--- START ---

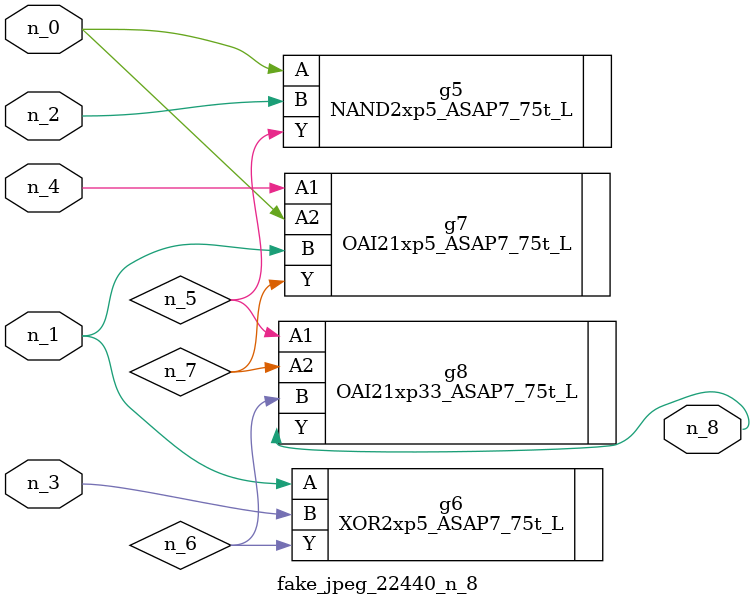
<source format=v>
module fake_jpeg_22440_n_8 (n_3, n_2, n_1, n_0, n_4, n_8);

input n_3;
input n_2;
input n_1;
input n_0;
input n_4;

output n_8;

wire n_6;
wire n_5;
wire n_7;

NAND2xp5_ASAP7_75t_L g5 ( 
.A(n_0),
.B(n_2),
.Y(n_5)
);

XOR2xp5_ASAP7_75t_L g6 ( 
.A(n_1),
.B(n_3),
.Y(n_6)
);

OAI21xp5_ASAP7_75t_L g7 ( 
.A1(n_4),
.A2(n_0),
.B(n_1),
.Y(n_7)
);

OAI21xp33_ASAP7_75t_L g8 ( 
.A1(n_5),
.A2(n_7),
.B(n_6),
.Y(n_8)
);


endmodule
</source>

--- END ---

■ What to produce: Where a picture appears, omit it, and otherwise retype the material exactly.

■ Answer section:
<source format=v>
module fake_jpeg_22440_n_8 (n_3, n_2, n_1, n_0, n_4, n_8);

input n_3;
input n_2;
input n_1;
input n_0;
input n_4;

output n_8;

wire n_6;
wire n_5;
wire n_7;

NAND2xp5_ASAP7_75t_L g5 ( 
.A(n_0),
.B(n_2),
.Y(n_5)
);

XOR2xp5_ASAP7_75t_L g6 ( 
.A(n_1),
.B(n_3),
.Y(n_6)
);

OAI21xp5_ASAP7_75t_L g7 ( 
.A1(n_4),
.A2(n_0),
.B(n_1),
.Y(n_7)
);

OAI21xp33_ASAP7_75t_L g8 ( 
.A1(n_5),
.A2(n_7),
.B(n_6),
.Y(n_8)
);


endmodule
</source>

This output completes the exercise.